- [Einträge aus einer Sammlung]
==========

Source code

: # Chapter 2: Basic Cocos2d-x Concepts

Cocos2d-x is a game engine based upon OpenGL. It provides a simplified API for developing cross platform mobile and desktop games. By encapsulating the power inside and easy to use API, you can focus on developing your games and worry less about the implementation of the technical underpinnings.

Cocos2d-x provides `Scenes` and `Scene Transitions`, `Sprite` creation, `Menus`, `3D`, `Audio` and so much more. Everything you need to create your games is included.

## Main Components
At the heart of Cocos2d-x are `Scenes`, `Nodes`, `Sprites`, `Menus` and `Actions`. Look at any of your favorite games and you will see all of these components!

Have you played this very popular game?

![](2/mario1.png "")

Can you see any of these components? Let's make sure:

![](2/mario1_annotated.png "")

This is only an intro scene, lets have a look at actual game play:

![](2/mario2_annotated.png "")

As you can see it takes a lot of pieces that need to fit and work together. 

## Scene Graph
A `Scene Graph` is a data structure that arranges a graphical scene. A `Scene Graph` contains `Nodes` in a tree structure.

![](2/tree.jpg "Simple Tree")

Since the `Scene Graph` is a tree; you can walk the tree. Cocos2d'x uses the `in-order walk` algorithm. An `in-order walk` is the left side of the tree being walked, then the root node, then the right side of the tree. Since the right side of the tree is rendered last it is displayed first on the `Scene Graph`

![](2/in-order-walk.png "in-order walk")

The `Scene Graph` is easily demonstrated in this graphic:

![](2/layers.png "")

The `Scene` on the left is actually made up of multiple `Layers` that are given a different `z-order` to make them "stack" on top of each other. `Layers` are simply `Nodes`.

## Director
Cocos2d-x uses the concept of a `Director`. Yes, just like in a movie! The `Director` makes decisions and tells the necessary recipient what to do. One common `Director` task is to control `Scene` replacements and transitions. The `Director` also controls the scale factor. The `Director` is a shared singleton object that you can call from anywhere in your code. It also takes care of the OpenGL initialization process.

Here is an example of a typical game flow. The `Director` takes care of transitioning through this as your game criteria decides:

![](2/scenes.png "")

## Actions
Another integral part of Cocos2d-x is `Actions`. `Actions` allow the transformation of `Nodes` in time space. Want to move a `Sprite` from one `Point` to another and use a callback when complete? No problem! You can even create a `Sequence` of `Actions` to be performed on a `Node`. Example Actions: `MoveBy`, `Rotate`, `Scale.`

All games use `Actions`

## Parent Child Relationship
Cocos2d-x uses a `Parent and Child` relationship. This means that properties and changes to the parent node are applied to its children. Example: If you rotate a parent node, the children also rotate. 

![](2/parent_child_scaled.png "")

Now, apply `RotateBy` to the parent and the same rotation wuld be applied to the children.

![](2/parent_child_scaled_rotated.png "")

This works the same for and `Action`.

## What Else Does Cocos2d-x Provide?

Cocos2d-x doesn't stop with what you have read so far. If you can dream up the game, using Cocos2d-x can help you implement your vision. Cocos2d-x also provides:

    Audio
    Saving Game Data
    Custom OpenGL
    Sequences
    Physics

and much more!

==========

Gib den Teil der Auflistung wortgetreu wieder, der mit der Zeile mit "Can you see" beginnt und mit der Zeile mit "on the left" endet. Beide Zeilen gehören dazu.

Can you see any of these components? Let's make sure:

![](2/mario1_annotated.png "")

This is only an intro scene, lets have a look at actual game play:

![](2/mario2_annotated.png "")

As you can see it takes a lot of pieces that need to fit and work together. 

## Scene Graph
A `Scene Graph` is a data structure that arranges a graphical scene. A `Scene Graph` contains `Nodes` in a tree structure.

![](2/tree.jpg "Simple Tree")

Since the `Scene Graph` is a tree; you can walk the tree. Cocos2d'x uses the `in-order walk` algorithm. An `in-order walk` is the left side of the tree being walked, then the root node, then the right side of the tree. Since the right side of the tree is rendered last it is displayed first on the `Scene Graph`

![](2/in-order-walk.png "in-order walk")

The `Scene Graph` is easily demonstrated in this graphic:

![](2/layers.png "")

The `Scene` on the left is actually made up of multiple `Layers` that are given a different `z-order` to make them "stack" on top of each other. `Layers` are simply `Nodes`.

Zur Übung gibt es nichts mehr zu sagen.